= Task directions =
Find every line below with the word "رانندگان" in it, and copy each one.

╭─ Record set

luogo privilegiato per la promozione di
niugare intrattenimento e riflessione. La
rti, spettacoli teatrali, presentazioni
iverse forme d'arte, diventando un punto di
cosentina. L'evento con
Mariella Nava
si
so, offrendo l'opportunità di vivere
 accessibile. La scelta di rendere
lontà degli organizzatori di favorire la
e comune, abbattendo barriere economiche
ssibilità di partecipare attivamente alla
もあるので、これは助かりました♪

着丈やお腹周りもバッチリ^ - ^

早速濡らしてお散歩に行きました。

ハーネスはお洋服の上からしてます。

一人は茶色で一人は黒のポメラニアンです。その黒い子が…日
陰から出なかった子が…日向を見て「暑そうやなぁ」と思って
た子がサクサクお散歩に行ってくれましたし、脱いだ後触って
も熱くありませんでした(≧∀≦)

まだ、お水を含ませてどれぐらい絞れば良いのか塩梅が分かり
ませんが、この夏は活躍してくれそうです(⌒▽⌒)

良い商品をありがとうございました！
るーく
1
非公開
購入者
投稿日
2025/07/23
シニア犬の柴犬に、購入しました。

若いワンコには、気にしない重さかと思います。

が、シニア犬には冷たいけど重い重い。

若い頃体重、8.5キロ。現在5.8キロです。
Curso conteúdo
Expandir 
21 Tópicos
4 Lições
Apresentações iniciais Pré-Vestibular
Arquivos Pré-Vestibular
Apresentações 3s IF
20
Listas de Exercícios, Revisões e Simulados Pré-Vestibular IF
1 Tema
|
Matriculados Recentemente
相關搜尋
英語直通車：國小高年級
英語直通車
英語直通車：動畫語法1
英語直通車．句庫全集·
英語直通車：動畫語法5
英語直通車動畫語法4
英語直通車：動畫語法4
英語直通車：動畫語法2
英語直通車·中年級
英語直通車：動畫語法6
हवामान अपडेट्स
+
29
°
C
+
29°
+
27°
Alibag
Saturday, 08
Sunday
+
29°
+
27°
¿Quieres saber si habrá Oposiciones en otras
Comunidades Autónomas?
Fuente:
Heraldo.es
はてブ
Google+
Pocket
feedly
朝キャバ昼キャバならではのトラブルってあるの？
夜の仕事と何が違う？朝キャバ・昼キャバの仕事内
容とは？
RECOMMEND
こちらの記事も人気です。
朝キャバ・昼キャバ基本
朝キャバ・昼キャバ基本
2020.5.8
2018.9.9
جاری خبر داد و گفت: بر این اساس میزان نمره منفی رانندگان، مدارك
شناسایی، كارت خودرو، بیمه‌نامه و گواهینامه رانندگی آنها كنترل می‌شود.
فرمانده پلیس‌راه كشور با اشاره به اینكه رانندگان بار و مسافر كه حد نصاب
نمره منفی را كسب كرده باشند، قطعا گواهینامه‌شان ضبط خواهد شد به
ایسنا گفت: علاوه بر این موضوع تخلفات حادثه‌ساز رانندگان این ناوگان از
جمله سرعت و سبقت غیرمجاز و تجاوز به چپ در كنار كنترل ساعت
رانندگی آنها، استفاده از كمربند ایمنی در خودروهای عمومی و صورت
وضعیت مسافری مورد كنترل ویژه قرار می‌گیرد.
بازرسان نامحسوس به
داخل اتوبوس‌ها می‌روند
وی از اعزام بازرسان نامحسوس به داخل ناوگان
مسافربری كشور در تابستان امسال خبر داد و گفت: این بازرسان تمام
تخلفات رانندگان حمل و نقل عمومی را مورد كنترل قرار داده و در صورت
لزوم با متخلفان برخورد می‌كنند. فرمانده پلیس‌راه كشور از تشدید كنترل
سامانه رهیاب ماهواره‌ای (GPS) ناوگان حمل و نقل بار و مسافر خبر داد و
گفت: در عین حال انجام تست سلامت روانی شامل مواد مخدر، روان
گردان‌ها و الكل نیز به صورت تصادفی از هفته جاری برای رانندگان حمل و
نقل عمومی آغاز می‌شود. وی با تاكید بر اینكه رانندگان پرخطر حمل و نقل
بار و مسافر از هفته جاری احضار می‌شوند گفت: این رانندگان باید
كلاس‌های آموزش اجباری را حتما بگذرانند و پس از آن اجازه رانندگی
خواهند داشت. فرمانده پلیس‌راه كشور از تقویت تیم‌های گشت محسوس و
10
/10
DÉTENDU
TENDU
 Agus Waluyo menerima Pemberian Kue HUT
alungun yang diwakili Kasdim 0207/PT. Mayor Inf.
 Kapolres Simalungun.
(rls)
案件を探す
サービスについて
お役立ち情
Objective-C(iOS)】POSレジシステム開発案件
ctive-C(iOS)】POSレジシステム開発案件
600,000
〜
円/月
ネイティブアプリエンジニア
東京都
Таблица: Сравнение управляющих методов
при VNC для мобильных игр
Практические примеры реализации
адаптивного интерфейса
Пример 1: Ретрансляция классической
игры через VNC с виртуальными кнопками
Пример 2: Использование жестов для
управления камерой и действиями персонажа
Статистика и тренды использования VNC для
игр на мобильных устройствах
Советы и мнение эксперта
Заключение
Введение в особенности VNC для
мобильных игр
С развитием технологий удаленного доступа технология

╰─

= Answer section =
جاری خبر داد و گفت: بر این اساس میزان نمره منفی رانندگان، مدارك
فرمانده پلیس‌راه كشور با اشاره به اینكه رانندگان بار و مسافر كه حد نصاب
ایسنا گفت: علاوه بر این موضوع تخلفات حادثه‌ساز رانندگان این ناوگان از
تخلفات رانندگان حمل و نقل عمومی را مورد كنترل قرار داده و در صورت
گردان‌ها و الكل نیز به صورت تصادفی از هفته جاری برای رانندگان حمل و
نقل عمومی آغاز می‌شود. وی با تاكید بر اینكه رانندگان پرخطر حمل و نقل
بار و مسافر از هفته جاری احضار می‌شوند گفت: این رانندگان باید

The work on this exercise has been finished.